[SOURCE PASSAGE]:
┄┄┄┄┄┄┄┄┄┄

Currently, about a third of all food produced in the world doesn't make it to being consumed (or something like that - we were told this in our phytopathology course.) With the increase in standardization of food processing, there should be more common causes of spoilage and the potential of resistant pathogen evolution and rapid spread. How much worse should the food loss become before initiating a cascade of x-threats to mankind?

1turchin
As a lot of grain now is consumed by meat industry, returning to vegetable and limited diet could effectively increase food supply 4-5 times. Many other options exist to do so.
1[anonymous]
Legally enforced veganism? (But grain spoils. It is also often stored in buildings designed specifically for that purpose, and once they get infected...) All in all, I was just trying to think of a hard-to-contain, hard-to-notice, hard-to-prevent x-risk; those already discussed seem more... straightforward, perhaps. I am sure there are other examples of systemic failure harder to fight with international treaties than nuclear war.
1turchin
If your suggestion would be something like "invest in bio-divercity of food supply chain" or "prevent crop loss due bad transportation" it may be interesting. Because while the whole humanity can't extinct because of food shortage, it could contribute to wars, terrorism and riots, as happened during Arab spring.
1[anonymous]
Those would be useful things to do, I think, resulting in 1) better carantine law (the current one does not seem to be taken seriously enough, if Ambrosia's expansion is any indicator, and the timescales for a pathogen will not be decades), 2) portable equipment for instant identification of alien inclusions in medium bulks of foodstuffs, and 3) further development of nonchemical ways of sterilization.
1turchin
Thank you for this interesting suggestion! I will include it in the map and I want to send you award. PM details to me. But what is Ambrosia? Corn rust?
1[anonymous]
Thank you. (Ambrosia artemisiifolia is a carantine plant species, I used it as an example because it's notorious for having allergenic pollen, contributing to desertification - its roots can reach about 4m down, maybe more - and is rather easy to recognize, but people just don't care to eradicate it or at least cut off the inflorescences. And yes, in many places its spread is already unstoppable. Some other plants of the same genus are carantine weeds, too.) I referred rather more to pathogens that could arise and benefit from totally manmade environments. (I remember from somewhere that in supermarkets all over the world, the same six species of Drosophila occur; I think that transportation and storage networks can be modeled as ecosystems, especially if more and more stuff gets produced.)
1turchin
Yes, in fact fungi rusts could eliminate entire species, as has happened with previous variant of banana and now with amphibious. And here rises the question: could some kind of fungi be dangerous to human existence?
1[anonymous]
I really cannot tell. The Irish Famine comes to mind, but surely such things are in the past?.. It's just not a question that you should ask a non-expert if you, because the trivial answer is of course 'yes', but enfolding it takes expertise.
0turchin
I meant the fungi which kill humans...
1[anonymous]
IANAD, but there's Pneumocystis pneumonia, a really ugly resistant to treatment thing. Don't know if it's virulent enough to threaten mankind as a whole. Edit: but considering that the fungus 'appears to be present in healthy individuals in general population' and causes pneumonia if the immune system is weakened, I would not disregard the possibility.

┄┄┄┄┄┄┄┄┄┄

Stored items:
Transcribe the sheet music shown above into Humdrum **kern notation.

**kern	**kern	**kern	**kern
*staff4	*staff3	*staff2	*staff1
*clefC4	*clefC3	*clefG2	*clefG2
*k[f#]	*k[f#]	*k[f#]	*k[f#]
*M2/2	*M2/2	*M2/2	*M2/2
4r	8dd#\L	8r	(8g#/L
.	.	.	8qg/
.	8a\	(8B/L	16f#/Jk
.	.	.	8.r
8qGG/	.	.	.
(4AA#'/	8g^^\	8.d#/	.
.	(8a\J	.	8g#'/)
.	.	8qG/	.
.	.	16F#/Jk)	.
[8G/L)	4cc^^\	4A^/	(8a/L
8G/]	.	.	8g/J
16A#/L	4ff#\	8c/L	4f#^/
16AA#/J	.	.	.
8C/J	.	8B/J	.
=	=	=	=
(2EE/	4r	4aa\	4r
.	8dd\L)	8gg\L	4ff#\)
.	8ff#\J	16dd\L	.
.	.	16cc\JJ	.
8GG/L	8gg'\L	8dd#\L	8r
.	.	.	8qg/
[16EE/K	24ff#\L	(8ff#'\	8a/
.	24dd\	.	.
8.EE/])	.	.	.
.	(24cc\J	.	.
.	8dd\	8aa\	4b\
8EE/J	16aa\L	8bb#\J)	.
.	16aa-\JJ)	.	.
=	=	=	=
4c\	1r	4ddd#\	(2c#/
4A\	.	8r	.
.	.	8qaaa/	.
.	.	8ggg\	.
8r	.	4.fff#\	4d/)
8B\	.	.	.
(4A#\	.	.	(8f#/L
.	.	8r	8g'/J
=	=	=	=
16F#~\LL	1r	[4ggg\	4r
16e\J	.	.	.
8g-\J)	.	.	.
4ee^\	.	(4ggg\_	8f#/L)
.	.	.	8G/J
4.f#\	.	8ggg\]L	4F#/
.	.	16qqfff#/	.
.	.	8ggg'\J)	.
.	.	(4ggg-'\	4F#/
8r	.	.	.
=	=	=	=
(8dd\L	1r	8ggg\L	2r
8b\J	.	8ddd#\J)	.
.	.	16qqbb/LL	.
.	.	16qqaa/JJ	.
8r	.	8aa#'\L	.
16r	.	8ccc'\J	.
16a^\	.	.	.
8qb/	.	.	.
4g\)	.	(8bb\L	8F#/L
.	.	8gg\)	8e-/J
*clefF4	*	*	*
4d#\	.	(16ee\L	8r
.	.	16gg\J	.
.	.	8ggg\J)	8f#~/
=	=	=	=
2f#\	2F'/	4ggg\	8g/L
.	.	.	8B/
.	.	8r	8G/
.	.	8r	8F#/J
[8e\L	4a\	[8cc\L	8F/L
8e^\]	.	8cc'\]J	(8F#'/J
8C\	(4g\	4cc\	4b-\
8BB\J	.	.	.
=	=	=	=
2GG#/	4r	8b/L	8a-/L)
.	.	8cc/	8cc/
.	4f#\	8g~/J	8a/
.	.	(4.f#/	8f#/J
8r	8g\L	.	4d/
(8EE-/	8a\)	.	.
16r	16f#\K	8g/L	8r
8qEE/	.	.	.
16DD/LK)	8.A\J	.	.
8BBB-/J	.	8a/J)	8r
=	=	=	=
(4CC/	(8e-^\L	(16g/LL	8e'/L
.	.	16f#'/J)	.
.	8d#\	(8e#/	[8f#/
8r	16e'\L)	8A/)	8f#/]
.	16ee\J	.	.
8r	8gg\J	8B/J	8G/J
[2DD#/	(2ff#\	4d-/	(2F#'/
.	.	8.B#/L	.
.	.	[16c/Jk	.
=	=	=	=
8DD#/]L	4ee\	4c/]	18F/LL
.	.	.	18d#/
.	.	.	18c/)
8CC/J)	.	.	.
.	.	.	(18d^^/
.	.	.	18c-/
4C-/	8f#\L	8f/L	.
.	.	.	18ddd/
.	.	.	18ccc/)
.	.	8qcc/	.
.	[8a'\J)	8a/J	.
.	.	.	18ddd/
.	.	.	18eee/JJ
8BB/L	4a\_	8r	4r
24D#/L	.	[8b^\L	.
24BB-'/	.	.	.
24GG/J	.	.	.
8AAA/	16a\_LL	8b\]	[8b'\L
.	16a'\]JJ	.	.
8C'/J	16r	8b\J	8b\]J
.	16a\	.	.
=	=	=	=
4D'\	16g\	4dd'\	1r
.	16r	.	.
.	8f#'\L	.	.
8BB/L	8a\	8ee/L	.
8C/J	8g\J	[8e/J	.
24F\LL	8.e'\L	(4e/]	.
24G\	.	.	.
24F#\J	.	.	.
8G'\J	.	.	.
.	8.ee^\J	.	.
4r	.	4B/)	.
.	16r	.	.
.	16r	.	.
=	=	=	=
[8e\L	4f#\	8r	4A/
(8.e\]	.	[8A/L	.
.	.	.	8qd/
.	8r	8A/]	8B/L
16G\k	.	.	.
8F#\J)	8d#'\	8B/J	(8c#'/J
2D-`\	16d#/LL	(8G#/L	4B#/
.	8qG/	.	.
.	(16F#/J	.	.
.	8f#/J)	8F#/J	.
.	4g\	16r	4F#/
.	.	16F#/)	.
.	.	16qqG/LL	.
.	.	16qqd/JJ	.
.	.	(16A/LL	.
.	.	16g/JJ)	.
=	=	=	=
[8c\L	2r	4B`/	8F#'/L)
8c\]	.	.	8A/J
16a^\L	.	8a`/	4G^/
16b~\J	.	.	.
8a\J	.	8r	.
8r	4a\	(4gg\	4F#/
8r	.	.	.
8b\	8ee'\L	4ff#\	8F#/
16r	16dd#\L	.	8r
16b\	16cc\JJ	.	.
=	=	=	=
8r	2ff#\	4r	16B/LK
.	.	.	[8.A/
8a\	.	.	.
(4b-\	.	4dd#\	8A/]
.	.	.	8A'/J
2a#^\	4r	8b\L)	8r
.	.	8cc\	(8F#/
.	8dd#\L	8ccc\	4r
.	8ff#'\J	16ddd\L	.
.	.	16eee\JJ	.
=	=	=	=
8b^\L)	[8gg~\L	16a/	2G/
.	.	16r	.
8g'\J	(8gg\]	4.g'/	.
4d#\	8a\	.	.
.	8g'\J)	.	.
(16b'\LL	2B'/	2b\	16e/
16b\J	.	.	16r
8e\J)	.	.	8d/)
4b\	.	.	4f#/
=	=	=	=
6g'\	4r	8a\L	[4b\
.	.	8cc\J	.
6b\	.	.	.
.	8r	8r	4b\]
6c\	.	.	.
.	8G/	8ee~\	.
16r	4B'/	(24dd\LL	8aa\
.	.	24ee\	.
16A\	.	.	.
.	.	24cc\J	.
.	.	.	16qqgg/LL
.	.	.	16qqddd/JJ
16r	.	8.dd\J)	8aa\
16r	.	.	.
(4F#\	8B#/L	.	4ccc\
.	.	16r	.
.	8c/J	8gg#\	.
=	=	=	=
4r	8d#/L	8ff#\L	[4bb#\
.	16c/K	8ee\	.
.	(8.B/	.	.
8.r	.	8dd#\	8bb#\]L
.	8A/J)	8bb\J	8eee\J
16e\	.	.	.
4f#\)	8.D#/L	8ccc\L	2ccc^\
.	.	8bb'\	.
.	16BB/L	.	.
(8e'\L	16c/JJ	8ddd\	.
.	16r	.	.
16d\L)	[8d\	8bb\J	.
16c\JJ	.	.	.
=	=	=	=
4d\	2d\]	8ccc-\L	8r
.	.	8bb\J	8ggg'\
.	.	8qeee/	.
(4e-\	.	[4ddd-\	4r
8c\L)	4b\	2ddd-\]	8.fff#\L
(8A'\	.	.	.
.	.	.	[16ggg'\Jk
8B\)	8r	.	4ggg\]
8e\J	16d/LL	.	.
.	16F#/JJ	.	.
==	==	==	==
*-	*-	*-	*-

┄┄┄┄┄┄┄┄┄┄

Please extract the part of the food-spoilage discussion between "Currently, about a" and "x-threats to mankind?", inclusive.

Currently, about a third of all food produced in the world doesn't make it to being consumed (or something like that - we were told this in our phytopathology course.) With the increase in standardization of food processing, there should be more common causes of spoilage and the potential of resistant pathogen evolution and rapid spread. How much worse should the food loss become before initiating a cascade of x-threats to mankind?